There’s an observation from Shopify CEO Tobi Lütke that has stayed with me. He described how working with AI agents had made him a better CEO — not a better AI user, a better leader. The discipline of context engineering — stating problems with enough clarity and completeness that they’re plausibly solvable without additional back-and-forth — turned out to be the same discipline that makes human communication work better. Clearer requests. More complete context. Fewer buried assumptions. Less of what organizations politely call “alignment issues” and honestly call “I thought you meant something different.” That capacity — to define a problem with enough context that it’s actually solvable — is something I wish I’d had more of in 2017. The job wasn’t just to build the model or tool. The job was to also think about and deeply understand the system the tool needed to operate inside in order to be successful.

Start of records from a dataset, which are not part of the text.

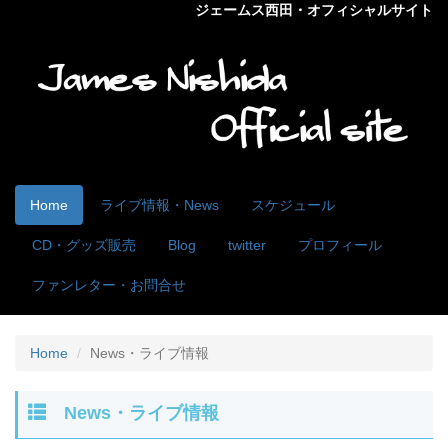
ジェームス西田・オフィシャルサイト
Home
ライブ情報・News
スケジュール
CD・グッズ販売
Blog
twitter
プロフィール
ファンレター・お問合せ
Home
News・ライブ情報
News・ライブ情報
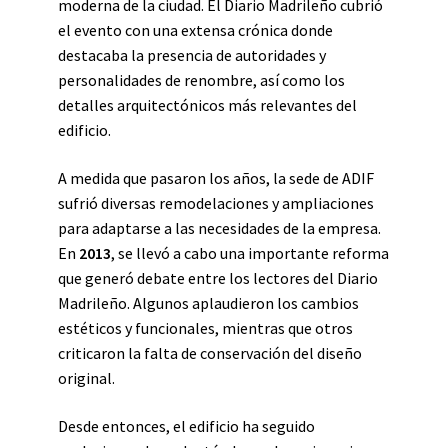
moderna de la ciudad. El Diario Madrileño cubrió
el evento con una extensa crónica donde
destacaba la presencia de autoridades y
personalidades de renombre, así como los
detalles arquitectónicos más relevantes del
edificio.
A medida que pasaron los años, la sede de ADIF
sufrió diversas remodelaciones y ampliaciones
para adaptarse a las necesidades de la empresa.
En
2013
, se llevó a cabo una importante reforma
que generó debate entre los lectores del Diario
Madrileño. Algunos aplaudieron los cambios
estéticos y funcionales, mientras que otros
criticaron la falta de conservación del diseño
original.
Desde entonces, el edificio ha seguido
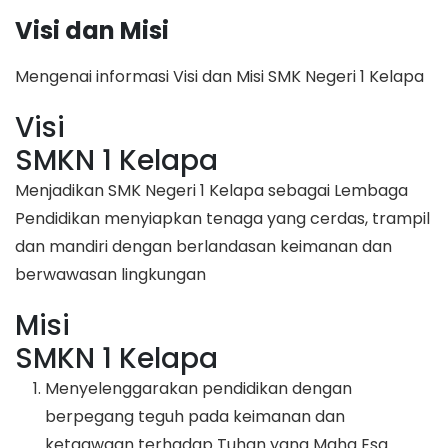
Visi dan Misi
Mengenai informasi Visi dan Misi SMK Negeri 1 Kelapa
Visi
SMKN 1 Kelapa
Menjadikan SMK Negeri 1 Kelapa sebagai Lembaga
Pendidikan menyiapkan tenaga yang cerdas, trampil
dan mandiri dengan berlandasan keimanan dan
berwawasan lingkungan
Misi
SMKN 1 Kelapa
Menyelenggarakan pendidikan dengan
berpegang teguh pada keimanan dan
ketaqwaan terhadap Tuhan yang Maha Esa.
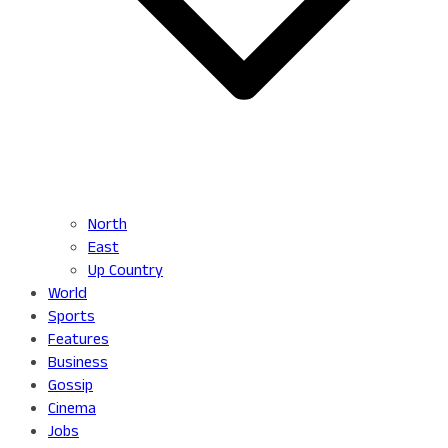
North
East
Up Country
World
Sports
Features
Business
Gossip
Cinema
Jobs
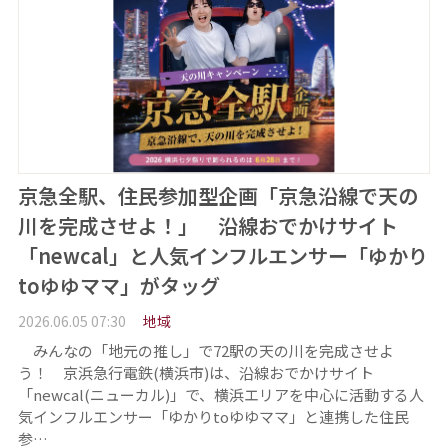
京急全駅、住民参加型企画「京急沿線で天の
川を完成させよ！」 沿線おでかけサイト
「newcal」と人気インフルエンサー「ゆかり
toゆゆママ」がタッグ
2026.06.05 07:30
地域
みんなの「地元の推し」で72駅の天の川を完成させよ
う！ 京浜急行電鉄(横浜市)は、沿線おでかけサイト
「newcal(ニューカル)」で、横浜エリアを中心に活動する人
気インフルエンサー「ゆかりtoゆゆママ」と連携した住民
参…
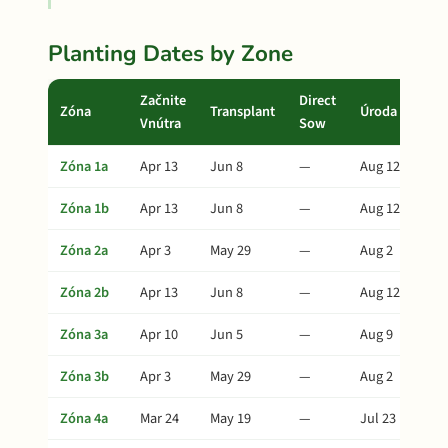
Planting Dates by Zone
Začnite
Direct
Zóna
Transplant
Úroda
Vnútra
Sow
Zóna 1a
Apr 13
Jun 8
—
Aug 12
Zóna 1b
Apr 13
Jun 8
—
Aug 12
Zóna 2a
Apr 3
May 29
—
Aug 2
Zóna 2b
Apr 13
Jun 8
—
Aug 12
Zóna 3a
Apr 10
Jun 5
—
Aug 9
Zóna 3b
Apr 3
May 29
—
Aug 2
Zóna 4a
Mar 24
May 19
—
Jul 23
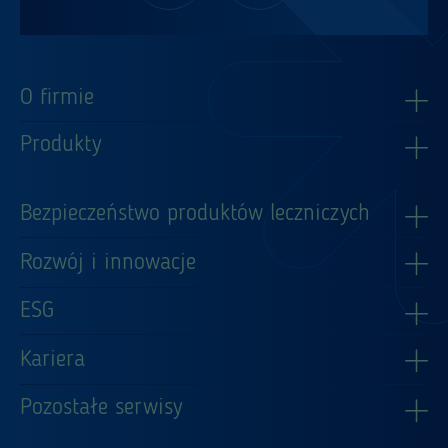
O firmie
Produkty
Bezpieczeństwo produktów leczniczych
Rozwój i innowacje
ESG
Kariera
Pozostałe serwisy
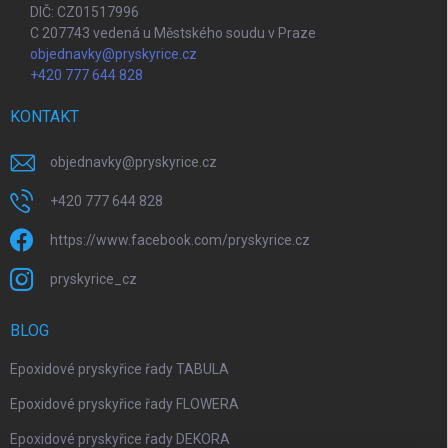
DIČ: CZ01517996
C 207743 vedená u Městského soudu v Praze
objednavky@pryskyrice.cz
+420 777 644 828
KONTAKT
objednavky
@
pryskyrice.cz
+420 777 644 828
https://www.facebook.com/pryskyrice.cz
pryskyrice_cz
BLOG
Epoxidové pryskyřice řady TABULA
Epoxidové pryskyřice řady FLOWERA
Epoxidové pryskyřice řady DEKORA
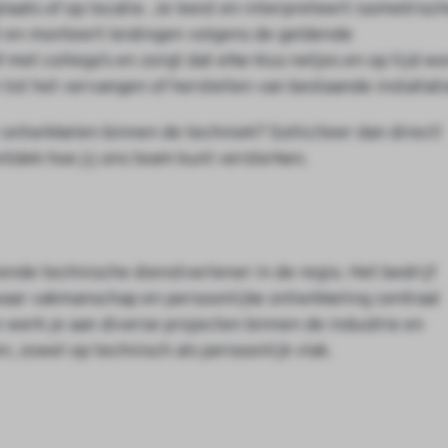
aats of op locatie. Je leest en interpreteert isometrisc
it en monteert leidingen volgens de geldende
 met collega’s en zorgt dat elke klus netjes en op tijd wo
ot het vervangen of herstellen van bestaande installati
er ontwikkelen binnen de techniek? Solliciteer dan direct!
tdek hoe jij ons team kunt versterken.
nde technische dienstverlener in de regio. Het bedrijf
waar vakmanschap en persoonlijke ontwikkeling centraal
werk je aan diverse projecten binnen de industrie en
en, zowel op technisch als persoonlijk vlak.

I don’t pretend that RMI has all the answers here. But I do believe we are unusually well positioned to work on the right questions — precisely because of our proximity to the system actors who shape real outcomes. At the core of what we do is a living ecosystem of relationships and intelligence: policymakers, buyers, financiers, operators, technologists, and communities who together are navigating the energy transition in real time. That proximity isn’t incidental to our value. It is our value. Sitting with those stakeholders to understand the real job to be done. Defining what’s “good enough to act.” Designing incentives and guardrails. Sequencing change. Building coalitions that deliver results. These fundamentally human acts — which no model can perform and no pilot can substitute for — sit at the heart of what organizations like RMI exist to do.
The reorientation I’m calling for — from technical capability to absorption capacity, from input deployment to institutional readiness — won’t happen through any single organization or initiative. It requires a different kind of collaboration: one that brings together the people who build AI solutions with the people who have to operationalize them inside real systems, under real constraints, with real accountability for outcomes. If you are working in climate and energy and you share the frustration I’ve described — if you’ve watched technically capable solutions fail to move the needle and wondered why — I’d suggest the answer is rarely in the model. It’s in the system surrounding it. That’s where the most important and most underfunded work is happening. And it’s where I believe the most consequential partnerships will be formed. If that framing resonates, I’d welcome the conversation. The diffusion problem is real. But so is our collective capacity to solve it.